Computer Science doctoral student Charles Dietrich has created a new musical instrument incorporating a laptop and a camera. The instrument will make its debut in the next Boulder Laptop Orchestra (BLOrK) concert on March 2.
BLOrk will perform works by John Cage, Ornette Coleman and Pauline Oliveros as well as original works by ensemble members. The concert will also incorporate research from CU doctoral students Charles Dietrich (Computer Science) and Chris Chronopoulos (Astrophysics).
- Experience data that was originally emitted from the sun and then recorded, cleaned, raised to an octave and tonality that humans can easily hear and turned into sounds that can be played on a keyboard. CU astrophysics doctoral student Chris Chronopoulos made this portion of the concert possible.
- A 3D camera will track the movement of the hands and fingers of CU computer science doctoral student Charles Dietrich. Using Intel technology, the frequency and volume of sound will changes with a wiggle and wave of his fingers, creating a new musical instrument.
BLOrk partners with leading artists in the fields of music, visual arts and technology to showcase creative innovations in both art and technology. Among the tools that BLOrk uses in its shows: traditional acoustic instruments, iPads, laptops, SuperCollider software and hemispherical speakers that project sound in a way similar to that of acoustic instruments.
BLOrk is the ensemble-in-residence of the Atlas Institute’s Center for Media, Art and Performance and is led by College of Music faculty John Gunther and John Drumheller. This concert is made possible in part by funding from the Chancellor’s Award for Excellence in STEM Education.

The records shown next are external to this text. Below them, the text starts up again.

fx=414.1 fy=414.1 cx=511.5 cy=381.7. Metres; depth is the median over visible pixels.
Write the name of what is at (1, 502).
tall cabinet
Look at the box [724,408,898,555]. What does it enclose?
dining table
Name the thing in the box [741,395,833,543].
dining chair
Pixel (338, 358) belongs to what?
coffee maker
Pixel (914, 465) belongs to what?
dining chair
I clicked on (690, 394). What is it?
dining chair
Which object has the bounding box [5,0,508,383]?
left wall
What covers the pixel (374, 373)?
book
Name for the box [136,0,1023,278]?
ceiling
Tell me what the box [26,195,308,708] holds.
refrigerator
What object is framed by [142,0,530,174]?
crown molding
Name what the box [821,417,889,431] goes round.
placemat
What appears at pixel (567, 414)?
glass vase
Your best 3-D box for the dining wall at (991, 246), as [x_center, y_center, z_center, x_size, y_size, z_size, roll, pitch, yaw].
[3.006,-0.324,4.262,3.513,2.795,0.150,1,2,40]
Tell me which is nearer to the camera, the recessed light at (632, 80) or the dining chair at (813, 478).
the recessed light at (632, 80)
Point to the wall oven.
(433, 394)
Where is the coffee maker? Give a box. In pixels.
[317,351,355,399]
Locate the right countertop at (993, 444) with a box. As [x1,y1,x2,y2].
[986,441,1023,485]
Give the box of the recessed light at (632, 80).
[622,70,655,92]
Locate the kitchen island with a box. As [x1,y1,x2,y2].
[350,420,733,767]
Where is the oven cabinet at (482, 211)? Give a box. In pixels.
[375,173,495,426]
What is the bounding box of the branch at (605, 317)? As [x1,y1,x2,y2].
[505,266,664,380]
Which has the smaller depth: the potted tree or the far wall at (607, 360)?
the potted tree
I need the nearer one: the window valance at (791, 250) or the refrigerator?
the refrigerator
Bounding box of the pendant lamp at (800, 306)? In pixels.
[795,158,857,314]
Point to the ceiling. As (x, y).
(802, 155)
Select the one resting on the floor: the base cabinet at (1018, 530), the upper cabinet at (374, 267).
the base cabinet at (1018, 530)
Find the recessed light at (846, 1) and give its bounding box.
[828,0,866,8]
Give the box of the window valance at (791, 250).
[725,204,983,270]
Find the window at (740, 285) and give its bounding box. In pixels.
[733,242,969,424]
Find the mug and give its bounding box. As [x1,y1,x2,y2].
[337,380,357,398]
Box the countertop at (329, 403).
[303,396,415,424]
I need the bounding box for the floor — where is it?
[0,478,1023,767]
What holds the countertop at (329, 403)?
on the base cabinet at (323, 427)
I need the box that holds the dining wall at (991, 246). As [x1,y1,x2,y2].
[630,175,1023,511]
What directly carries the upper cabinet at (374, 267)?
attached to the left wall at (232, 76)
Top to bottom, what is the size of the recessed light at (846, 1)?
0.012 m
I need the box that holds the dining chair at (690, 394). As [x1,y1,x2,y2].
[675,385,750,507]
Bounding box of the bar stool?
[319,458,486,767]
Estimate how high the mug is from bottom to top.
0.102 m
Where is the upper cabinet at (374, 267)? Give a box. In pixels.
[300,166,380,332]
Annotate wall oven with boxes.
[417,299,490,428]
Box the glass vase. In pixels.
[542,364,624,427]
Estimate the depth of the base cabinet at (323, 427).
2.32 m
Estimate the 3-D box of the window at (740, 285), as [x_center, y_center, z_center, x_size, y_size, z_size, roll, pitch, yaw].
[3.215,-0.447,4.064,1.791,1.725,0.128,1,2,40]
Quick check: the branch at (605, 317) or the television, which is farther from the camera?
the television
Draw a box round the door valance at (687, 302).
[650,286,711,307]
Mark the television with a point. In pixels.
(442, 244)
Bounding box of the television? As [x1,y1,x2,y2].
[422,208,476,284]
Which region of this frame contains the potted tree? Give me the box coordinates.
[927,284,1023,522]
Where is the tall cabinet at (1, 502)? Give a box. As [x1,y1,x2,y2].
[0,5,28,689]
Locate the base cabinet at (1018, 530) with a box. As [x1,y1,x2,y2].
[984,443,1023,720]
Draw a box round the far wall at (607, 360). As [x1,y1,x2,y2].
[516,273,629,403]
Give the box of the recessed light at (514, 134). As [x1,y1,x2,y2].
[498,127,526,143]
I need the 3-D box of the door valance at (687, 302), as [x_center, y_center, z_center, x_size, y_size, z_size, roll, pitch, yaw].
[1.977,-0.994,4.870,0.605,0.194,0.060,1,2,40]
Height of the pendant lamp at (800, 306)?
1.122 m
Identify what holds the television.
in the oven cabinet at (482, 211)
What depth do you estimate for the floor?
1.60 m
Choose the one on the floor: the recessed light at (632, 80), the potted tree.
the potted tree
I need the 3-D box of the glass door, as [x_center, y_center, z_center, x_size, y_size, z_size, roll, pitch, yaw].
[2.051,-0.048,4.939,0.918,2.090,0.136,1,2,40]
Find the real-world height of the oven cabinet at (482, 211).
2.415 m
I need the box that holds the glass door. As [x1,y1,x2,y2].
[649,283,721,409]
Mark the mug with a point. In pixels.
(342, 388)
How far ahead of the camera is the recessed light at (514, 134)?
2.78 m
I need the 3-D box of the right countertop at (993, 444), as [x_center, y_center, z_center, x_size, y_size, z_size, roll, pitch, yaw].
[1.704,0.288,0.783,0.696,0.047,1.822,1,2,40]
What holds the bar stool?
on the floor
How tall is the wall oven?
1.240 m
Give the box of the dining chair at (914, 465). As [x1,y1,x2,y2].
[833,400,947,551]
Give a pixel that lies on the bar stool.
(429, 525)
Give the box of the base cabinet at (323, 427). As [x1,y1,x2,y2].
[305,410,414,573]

Five Questions for Charles Dietrich
What is BLOrK?
The Boulder Laptop Orchestra (BLOrK) is a group in the Music Department and ATLAS that performs experimental electronic music. They collaborate with scientists and engineers to push the boundaries of performance.
How did you get involved?
I met John Gunther, the director of BLOrK, at a STEM (Science, Technology, Engineering and Math) poster presentation on campus in the fall of 2012. He was interested in collaborating with scientists for data sonification - creating music from scientific data. I had recently completed a side project to sonify the muscle activation energies during walking. We discussed a collaboration based on my research into motion capture and gestural interfaces.
What is the musical instrument you developed?

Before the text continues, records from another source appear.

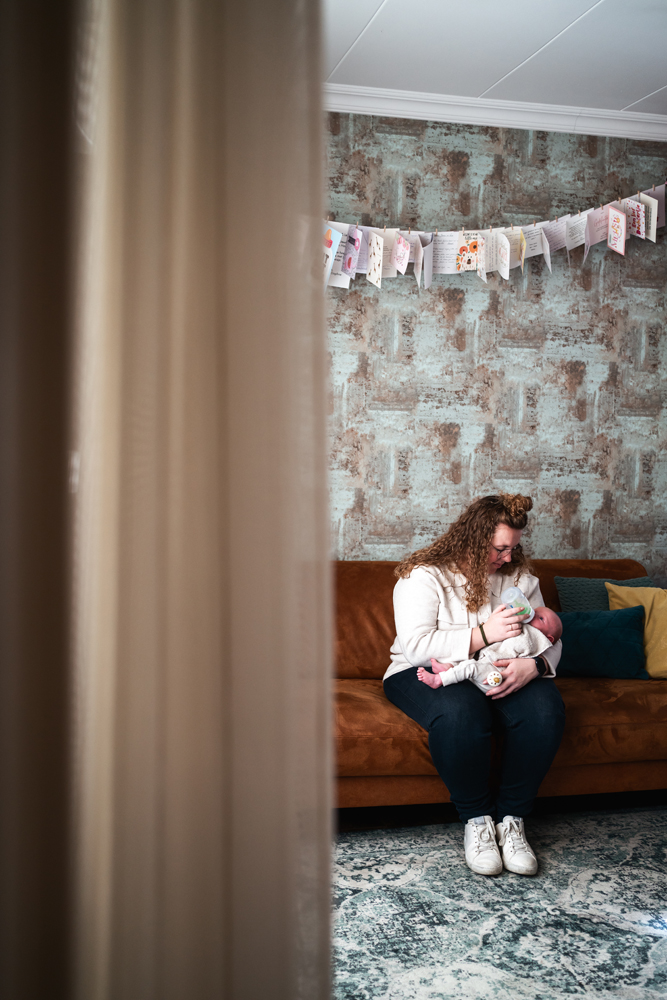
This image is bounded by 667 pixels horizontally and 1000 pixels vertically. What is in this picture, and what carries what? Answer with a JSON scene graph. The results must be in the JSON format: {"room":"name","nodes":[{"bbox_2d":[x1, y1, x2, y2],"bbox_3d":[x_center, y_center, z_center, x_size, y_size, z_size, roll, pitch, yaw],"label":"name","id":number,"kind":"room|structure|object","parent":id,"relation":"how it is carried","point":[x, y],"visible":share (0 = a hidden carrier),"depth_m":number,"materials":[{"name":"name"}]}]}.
{"room":"living room","nodes":[
{"label":"living room","id":0,"kind":"room"},
{"bbox_2d":[324,0,666,116],"bbox_3d":[0.972,-1.701,1.635,5.703,0.109,5.352,1,1,-11],"label":"ceiling","id":1,"kind":"structure","parent":0,"point":[642,92],"depth_m":3.65,"materials":[{"name":"white paint"}]},
{"bbox_2d":[0,1,333,999],"bbox_3d":[-0.306,-0.152,0.578,0.703,2.613,0.133,1,1,-11],"label":"curtain","id":2,"kind":"object","parent":1,"relation":"hanging from","point":[261,65],"visible":1,"depth_m":0.61,"materials":[{"name":"beige fabric"}]},
{"bbox_2d":[324,111,666,578],"bbox_3d":[0.369,-0.297,4.325,4.863,2.859,0.138,1,1,-11],"label":"wall","id":3,"kind":"structure","parent":0,"point":[520,353],"depth_m":4.32,"materials":[{"name":"grey paper"}]},
{"bbox_2d":[323,178,666,289],"bbox_3d":[0.474,-1.112,4.081,2.832,0.451,0.084,1,1,-11],"label":"garland","id":4,"kind":"object","parent":3,"relation":"attached to","point":[508,263],"visible":0.71,"depth_m":4.12,"materials":[{"name":"white paper"}]},
{"bbox_2d":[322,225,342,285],"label":"card","id":5,"kind":"object","parent":4,"relation":"hanging from","point":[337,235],"visible":0.72,"depth_m":3.85,"materials":[{"name":"paper"}]},
{"bbox_2d":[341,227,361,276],"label":"card","id":6,"kind":"object","parent":4,"relation":"hanging from","point":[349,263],"visible":0.97,"depth_m":3.90,"materials":[{"name":"purple paper"}]},
{"bbox_2d":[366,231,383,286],"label":"card","id":7,"kind":"object","parent":4,"relation":"hanging from","point":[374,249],"visible":0.95,"depth_m":3.91,"materials":[{"name":"paper"}]},
{"bbox_2d":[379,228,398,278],"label":"card","id":8,"kind":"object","parent":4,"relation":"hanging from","point":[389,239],"visible":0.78,"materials":[{"name":"white paper"}]},
{"bbox_2d":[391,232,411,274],"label":"card","id":9,"kind":"object","parent":4,"relation":"hanging from","point":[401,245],"visible":0.97,"depth_m":3.95,"materials":[{"name":"pink paper"}]},
{"bbox_2d":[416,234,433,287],"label":"card","id":10,"kind":"object","parent":4,"relation":"hanging from","point":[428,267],"visible":0.96,"depth_m":4.03,"materials":[{"name":"white paper"}]},
{"bbox_2d":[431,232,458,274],"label":"card","id":11,"kind":"object","parent":4,"relation":"hanging from","point":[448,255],"visible":0.92,"depth_m":4.07,"materials":[{"name":"white paper"}]},
{"bbox_2d":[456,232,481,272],"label":"card","id":12,"kind":"object","parent":4,"relation":"hanging from","point":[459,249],"visible":0.97,"depth_m":4.04,"materials":[{"name":"paper"}]},
{"bbox_2d":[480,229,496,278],"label":"card","id":13,"kind":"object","parent":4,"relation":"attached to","point":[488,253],"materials":[{"name":"white paper"}]},
{"bbox_2d":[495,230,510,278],"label":"card","id":14,"kind":"object","parent":4,"relation":"hanging from","point":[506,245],"visible":0.96,"depth_m":3.99,"materials":[{"name":"white paper"}]},
{"bbox_2d":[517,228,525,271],"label":"card","id":15,"kind":"object","parent":4,"relation":"hanging from","point":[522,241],"visible":0.96,"depth_m":3.96,"materials":[{"name":"yellow paper"}]},
{"bbox_2d":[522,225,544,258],"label":"card","id":16,"kind":"object","parent":4,"relation":"hanging from","point":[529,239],"visible":0.82,"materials":[{"name":"paper"}]},
{"bbox_2d":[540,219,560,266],"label":"card","id":17,"kind":"object","parent":4,"relation":"hanging from","point":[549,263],"visible":0.92,"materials":[{"name":"white paper"}]},
{"bbox_2d":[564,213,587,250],"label":"card","id":18,"kind":"object","parent":4,"relation":"hanging from","point":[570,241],"visible":0.93,"depth_m":4.08,"materials":[{"name":"white paper"}]},
{"bbox_2d":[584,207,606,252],"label":"card","id":19,"kind":"object","parent":4,"relation":"hanging from","point":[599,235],"visible":0.85,"depth_m":4.15,"materials":[{"name":"paper"}]},
{"bbox_2d":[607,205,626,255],"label":"card","id":20,"kind":"object","parent":4,"relation":"hanging from","point":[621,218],"visible":0.97,"depth_m":4.04,"materials":[{"name":"paper"}]},
{"bbox_2d":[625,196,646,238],"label":"card","id":21,"kind":"object","parent":4,"relation":"hanging from","point":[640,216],"visible":0.91,"depth_m":4.09,"materials":[{"name":"paper"}]},
{"bbox_2d":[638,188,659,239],"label":"card","id":22,"kind":"object","parent":4,"relation":"hanging from","point":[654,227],"visible":0.8,"depth_m":4.13,"materials":[{"name":"white paper"}]},
{"bbox_2d":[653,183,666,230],"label":"card","id":23,"kind":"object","parent":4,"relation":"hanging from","point":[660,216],"visible":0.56,"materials":[{"name":"white paper"}]},
{"bbox_2d":[326,84,666,140],"bbox_3d":[0.425,-1.678,4.038,3.790,0.084,0.127,1,1,-11],"label":"crown molding","id":24,"kind":"structure","parent":3,"relation":"attached to","point":[524,124],"depth_m":4.20,"materials":[{"name":"white paint"}]},
{"bbox_2d":[333,800,666,999],"bbox_3d":[0.658,1.145,2.322,2.724,0.013,2.667,1,1,-11],"label":"rug","id":25,"kind":"object","parent":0,"point":[642,950],"visible":0.71,"depth_m":2.65,"materials":[{"name":"carpet"}]},
{"bbox_2d":[333,558,666,812],"bbox_3d":[0.456,0.696,3.802,2.257,0.849,0.991,1,1,-11],"label":"sofa","id":26,"kind":"object","parent":25,"relation":"on","point":[646,719],"visible":0.4,"depth_m":3.46,"materials":[{"name":"brown fabric"}]},
{"bbox_2d":[382,492,567,878],"bbox_3d":[0.494,0.582,3.380,0.642,1.157,0.865,1,1,-11],"label":"woman","id":27,"kind":"object","parent":26,"relation":"on","point":[411,640],"visible":0.82,"depth_m":3.19},
{"bbox_2d":[416,607,559,693],"bbox_3d":[0.536,0.542,3.392,0.506,0.320,0.271,1,1,-11],"label":"baby","id":28,"kind":"object","parent":27,"relation":"in","point":[489,678],"visible":0.51,"depth_m":3.35},
{"bbox_2d":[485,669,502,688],"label":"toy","id":29,"kind":"object","parent":28,"relation":"attached to","point":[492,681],"visible":0.97,"depth_m":3.30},
{"bbox_2d":[499,586,534,624],"bbox_3d":[0.618,0.355,3.244,0.112,0.114,0.103,0,2,-35],"label":"baby bottle","id":30,"kind":"object","parent":27,"relation":"in","point":[510,593],"visible":0.75,"depth_m":3.23,"materials":[{"name":"clear plastic"}]},
{"bbox_2d":[554,606,649,680],"bbox_3d":[1.026,0.565,3.876,0.436,0.275,0.211,1,1,-11],"label":"teal pillow","id":31,"kind":"object","parent":26,"relation":"on","point":[582,633],"visible":0.83,"depth_m":3.80,"materials":[{"name":"teal fabric"}]},
{"bbox_2d":[554,575,654,611],"bbox_3d":[1.188,0.510,4.171,0.479,0.360,0.207,1,1,-11],"label":"teal pillow","id":32,"kind":"object","parent":26,"relation":"on","point":[562,595],"visible":0.3,"depth_m":4.14,"materials":[{"name":"teal fabric"}]},
{"bbox_2d":[605,584,666,680],"bbox_3d":[1.326,0.529,3.930,0.438,0.364,0.278,1,1,-11],"label":"yellow pillow","id":33,"kind":"object","parent":26,"relation":"on","point":[652,672],"visible":0.77,"depth_m":3.87,"materials":[{"name":"yellow fabric"}]}
]}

I developed a musical instrument that is controlled by hand gestures using a camera and software kit provided by Intel. The musician can make notes and control the pitch. I am continuing to work on the instrument. One exciting aspect of the instrument is that it lets the audience see what the musician is doing. This is something that has been largely lost with most laptop-based computer programs.
How has the collaboration experience been for you?

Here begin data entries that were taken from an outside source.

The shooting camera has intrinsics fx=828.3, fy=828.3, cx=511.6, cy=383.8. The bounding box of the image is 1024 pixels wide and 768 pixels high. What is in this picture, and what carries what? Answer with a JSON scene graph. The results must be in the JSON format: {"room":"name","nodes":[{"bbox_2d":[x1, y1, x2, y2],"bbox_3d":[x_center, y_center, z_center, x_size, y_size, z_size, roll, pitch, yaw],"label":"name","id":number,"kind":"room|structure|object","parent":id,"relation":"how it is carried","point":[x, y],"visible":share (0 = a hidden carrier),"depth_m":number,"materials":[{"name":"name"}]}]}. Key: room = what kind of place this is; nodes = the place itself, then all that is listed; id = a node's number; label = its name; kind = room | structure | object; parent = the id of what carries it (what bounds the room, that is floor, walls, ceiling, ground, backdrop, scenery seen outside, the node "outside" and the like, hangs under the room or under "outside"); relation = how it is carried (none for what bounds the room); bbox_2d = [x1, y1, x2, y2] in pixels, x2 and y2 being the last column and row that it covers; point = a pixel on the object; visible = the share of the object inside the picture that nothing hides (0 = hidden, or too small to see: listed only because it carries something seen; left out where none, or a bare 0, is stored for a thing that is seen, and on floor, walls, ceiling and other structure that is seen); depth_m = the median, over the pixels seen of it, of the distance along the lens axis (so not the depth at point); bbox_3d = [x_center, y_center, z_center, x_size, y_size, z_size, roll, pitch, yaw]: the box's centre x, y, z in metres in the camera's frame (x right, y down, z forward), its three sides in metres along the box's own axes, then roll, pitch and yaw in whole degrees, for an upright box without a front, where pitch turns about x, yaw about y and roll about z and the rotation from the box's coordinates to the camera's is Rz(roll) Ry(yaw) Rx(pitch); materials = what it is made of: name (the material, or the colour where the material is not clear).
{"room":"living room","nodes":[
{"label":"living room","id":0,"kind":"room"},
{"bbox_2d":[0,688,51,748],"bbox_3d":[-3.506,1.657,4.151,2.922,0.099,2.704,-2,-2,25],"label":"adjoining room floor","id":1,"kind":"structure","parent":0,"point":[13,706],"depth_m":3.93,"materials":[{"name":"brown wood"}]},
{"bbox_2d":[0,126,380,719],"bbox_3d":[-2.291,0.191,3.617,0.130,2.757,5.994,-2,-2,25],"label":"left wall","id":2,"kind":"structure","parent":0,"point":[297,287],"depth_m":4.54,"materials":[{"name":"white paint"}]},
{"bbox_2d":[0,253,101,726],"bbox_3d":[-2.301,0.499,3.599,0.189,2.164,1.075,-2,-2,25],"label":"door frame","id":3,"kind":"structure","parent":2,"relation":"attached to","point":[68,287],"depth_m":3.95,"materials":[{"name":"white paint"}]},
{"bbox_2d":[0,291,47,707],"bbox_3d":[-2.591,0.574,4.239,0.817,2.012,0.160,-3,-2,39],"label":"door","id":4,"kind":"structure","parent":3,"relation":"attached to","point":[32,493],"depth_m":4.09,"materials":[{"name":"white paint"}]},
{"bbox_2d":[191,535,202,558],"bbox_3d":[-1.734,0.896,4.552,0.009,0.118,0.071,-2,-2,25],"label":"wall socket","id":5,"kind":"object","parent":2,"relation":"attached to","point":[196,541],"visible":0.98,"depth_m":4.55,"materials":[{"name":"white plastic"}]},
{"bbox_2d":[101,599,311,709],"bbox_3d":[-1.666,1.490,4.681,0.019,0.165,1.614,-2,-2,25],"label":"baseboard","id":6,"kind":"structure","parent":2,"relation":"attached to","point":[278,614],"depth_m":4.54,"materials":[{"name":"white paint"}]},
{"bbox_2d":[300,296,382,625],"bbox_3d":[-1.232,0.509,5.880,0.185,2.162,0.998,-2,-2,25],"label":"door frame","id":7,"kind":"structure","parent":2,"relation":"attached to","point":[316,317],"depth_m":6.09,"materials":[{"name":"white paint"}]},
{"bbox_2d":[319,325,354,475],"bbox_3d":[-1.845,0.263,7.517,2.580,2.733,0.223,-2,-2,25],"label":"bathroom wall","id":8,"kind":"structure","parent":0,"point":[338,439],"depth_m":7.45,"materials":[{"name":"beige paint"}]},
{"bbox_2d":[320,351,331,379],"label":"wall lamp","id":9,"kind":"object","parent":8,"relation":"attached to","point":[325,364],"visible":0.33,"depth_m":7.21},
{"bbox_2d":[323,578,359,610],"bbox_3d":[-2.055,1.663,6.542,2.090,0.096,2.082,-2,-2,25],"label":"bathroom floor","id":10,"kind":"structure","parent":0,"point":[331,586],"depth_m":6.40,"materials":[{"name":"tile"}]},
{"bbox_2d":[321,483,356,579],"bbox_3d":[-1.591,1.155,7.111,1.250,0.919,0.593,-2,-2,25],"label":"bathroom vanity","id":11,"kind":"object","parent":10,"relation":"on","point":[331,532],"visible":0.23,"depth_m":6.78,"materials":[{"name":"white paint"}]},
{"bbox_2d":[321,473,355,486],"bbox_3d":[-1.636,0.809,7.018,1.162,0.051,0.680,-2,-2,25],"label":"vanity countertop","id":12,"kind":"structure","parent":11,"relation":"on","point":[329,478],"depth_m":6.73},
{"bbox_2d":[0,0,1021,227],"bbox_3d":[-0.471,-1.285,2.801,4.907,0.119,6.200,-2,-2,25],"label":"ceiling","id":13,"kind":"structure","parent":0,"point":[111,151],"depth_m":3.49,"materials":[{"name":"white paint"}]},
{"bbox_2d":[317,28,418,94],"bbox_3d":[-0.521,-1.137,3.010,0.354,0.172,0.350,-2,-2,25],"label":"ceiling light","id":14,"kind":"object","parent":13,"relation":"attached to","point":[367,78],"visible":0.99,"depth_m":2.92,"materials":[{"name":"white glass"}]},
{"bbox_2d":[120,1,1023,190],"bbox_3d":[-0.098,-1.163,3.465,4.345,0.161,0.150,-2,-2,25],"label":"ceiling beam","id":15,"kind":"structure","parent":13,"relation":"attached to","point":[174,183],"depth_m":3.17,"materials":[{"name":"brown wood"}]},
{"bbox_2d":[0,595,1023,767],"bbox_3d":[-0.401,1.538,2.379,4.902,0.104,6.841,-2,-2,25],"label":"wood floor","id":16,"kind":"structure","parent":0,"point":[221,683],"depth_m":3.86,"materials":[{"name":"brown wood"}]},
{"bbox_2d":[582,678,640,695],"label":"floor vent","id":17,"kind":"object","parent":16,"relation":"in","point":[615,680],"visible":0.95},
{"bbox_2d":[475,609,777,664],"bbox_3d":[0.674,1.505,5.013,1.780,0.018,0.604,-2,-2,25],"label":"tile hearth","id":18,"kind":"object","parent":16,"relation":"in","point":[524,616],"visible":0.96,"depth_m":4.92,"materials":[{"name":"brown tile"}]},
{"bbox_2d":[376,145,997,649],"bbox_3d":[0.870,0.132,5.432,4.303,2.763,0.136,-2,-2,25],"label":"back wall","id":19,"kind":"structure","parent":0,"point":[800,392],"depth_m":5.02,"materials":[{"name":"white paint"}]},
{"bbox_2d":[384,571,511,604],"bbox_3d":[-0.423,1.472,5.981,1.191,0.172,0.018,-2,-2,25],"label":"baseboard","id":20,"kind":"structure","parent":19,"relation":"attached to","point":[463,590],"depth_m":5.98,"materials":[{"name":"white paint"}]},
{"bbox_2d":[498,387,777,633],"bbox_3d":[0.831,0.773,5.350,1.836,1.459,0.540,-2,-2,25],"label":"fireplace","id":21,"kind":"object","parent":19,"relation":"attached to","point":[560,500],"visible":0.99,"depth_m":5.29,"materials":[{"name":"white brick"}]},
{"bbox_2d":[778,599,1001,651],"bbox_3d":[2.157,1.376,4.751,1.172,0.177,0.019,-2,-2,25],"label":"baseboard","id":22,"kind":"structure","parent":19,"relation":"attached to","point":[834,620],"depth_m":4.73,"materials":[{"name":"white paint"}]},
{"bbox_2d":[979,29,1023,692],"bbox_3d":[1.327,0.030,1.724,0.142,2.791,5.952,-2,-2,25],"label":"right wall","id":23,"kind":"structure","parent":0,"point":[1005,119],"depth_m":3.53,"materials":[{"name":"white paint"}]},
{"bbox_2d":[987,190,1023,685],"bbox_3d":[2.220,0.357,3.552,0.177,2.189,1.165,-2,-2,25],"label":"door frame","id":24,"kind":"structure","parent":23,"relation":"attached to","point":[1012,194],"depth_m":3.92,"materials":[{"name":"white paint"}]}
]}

Musicians have specialized knowledge about what sounds good and a repertoire of techniques that they use to make music. I decided early on that I wanted to make an instrument with a great degree of flexibility, so that the musicians could use as they would a traditional instrument. The challenge is to make the instrument’s control gestures intuitive and repeatable, so that the musicians can learn to perform with it.
What surprised you about working with the musicians?
I was surprised that it was so well received! The musicians were excited to get their hands on new technology so to speak and to have a new way to use their hands to make music. It’s quite novel to be able to gesture in air to make music, though the Theremin, an analog musical instrument that uses antennas, lets you do that. I was also surprised that they were able to learn the instrument so soon. I showed up for the first demo with a version with frets, to more easily play in-tune notes, but the musicians preferred the fretless version where they had to rely on their ear to stay in tune.